For these kind of fine-grained questions, I would turn to a more fully-fledged profiler like Nsight Systems.
Dask also has some facility for generating performance reports, their documentation is worthwhile reading.
In order to obtain the GPU-side execution time I use the CuPY benchmarking tool. I see no reason as to why this should not work for DASK-CUDA, as this simply creates a CUDA stream and records the events on that stream and closes it.
This should work, though be wary of the case when you are using more than one GPU in a cluster, make sure to indicate all the devices you intend to run on to the benchmark function.
"This should work, though be wary of the case when you are using more than one GPU in a cluster, make sure to indicate all the devices you intend to run on to the benchmark function."
In the initial run of this project, I will keep to a single GPU. Although I have more GPU's available, I think it is also worthwhile giving pointers when only a single GPU is available.
As for the fine-grained profiling, Nsight is indeed a good tool. Again, in this first iteration, I am only using the timing functions in order to compute throughput. This is however not the main investigation of my project, I am also querying the GPU's in order to gain insights into GPU watt usage, to see the trade-off in throughput and energy efficiency, in order to also highlight the energy-cost of using GPU's for small workloads, and for which workloads the energy-throughput efficiency is worthwhile.
In complete honesty, the only reason I am very much interested in the fine-grained timings is in order to compute the wattage, as W = J / S, why especially the timing aspect of this is extremely important :-)

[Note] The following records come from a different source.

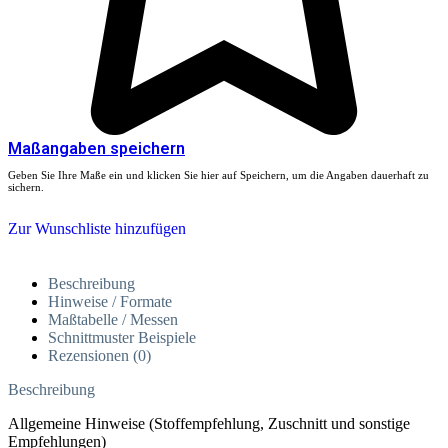
Maßangaben speichern
Geben Sie Ihre Maße ein und klicken Sie hier auf Speichern, um die Angaben dauerhaft zu
sichern.
Zur Wunschliste hinzufügen
Beschreibung
Hinweise / Formate
Maßtabelle / Messen
Schnittmuster Beispiele
Rezensionen (0)
Beschreibung
Allgemeine Hinweise (Stoffempfehlung, Zuschnitt und sonstige
Empfehlungen)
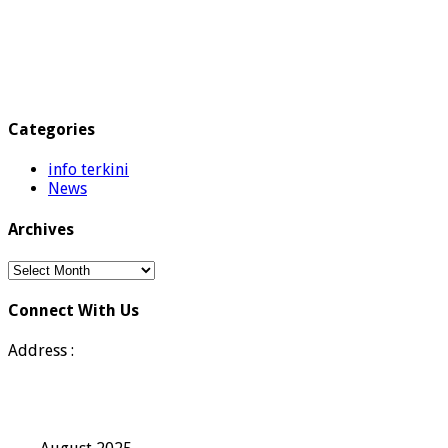
Categories
info terkini
News
Archives
Archives
Connect With Us
Address :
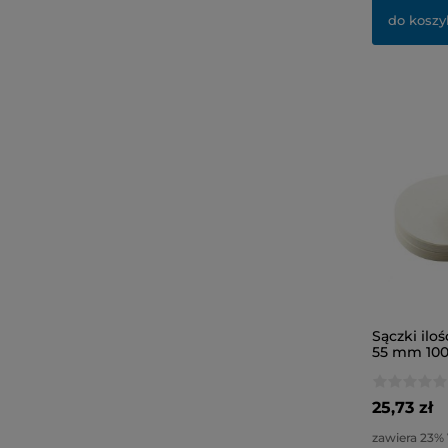
do koszy
Sączki ilo
55 mm 100 
25,73 zł
zawiera 23%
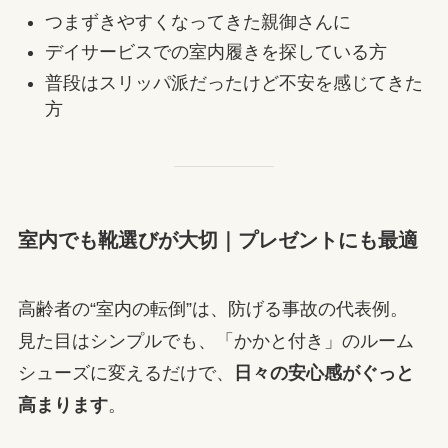
つまずきやすくなってきた親御さんに
デイサービスでの室内履きを探している方
普段はスリッパ派だったけど不安を感じてきた
方
室内でも靴選びが大切｜プレゼントにも最適
高齢者の“室内の転倒”は、防げる事故の代表例。
見た目はシンプルでも、「かかと付き」のルーム
シューズに変えるだけで、
日々の安心感がぐっと
高まります
。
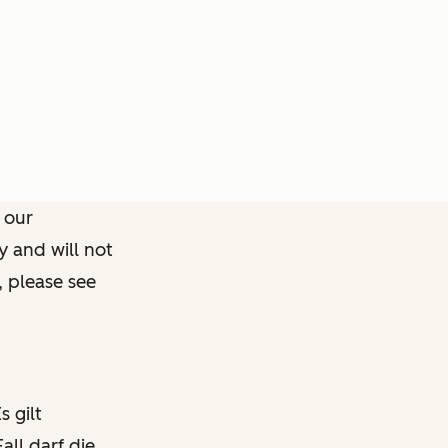
 our
y and will not
, please see
s gilt
all darf die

A last question -- if I altogether avoid DASK-CUDA, and implement it only using CuPy
import cupy as cp
import sys
from cupyx.profiler import benchmark
from helpers import *
from timeit import default_timer as timer
import time
import cupyx
import math
def generate_array(size, work_units):
rand = cp.random.default_rng() #This is the fast way of creating large arrays with cp
arr = rand.integers(0, 100_000, (size, work_units)) #Create array
return arr
def multiplication(arr):
y = cp.multiply(arr, 42) ## Multiply by 42, randomly chosen number
return y
def bench(arr):
r = multiplication(arr)
return r
if __name__ == '__main__':
sz = int(sys.argv[1])
wk = int(sys.argv[2])
arr = generate_array(sz, wk)
y = benchmark(bench, (arr, ), n_repeat= 20)
print(np.average(y.gpu_times))
This executes in 0.011635497713088989ms, whilst the other executes in 0.8 ms. How come there are so large differences as per the GPU times?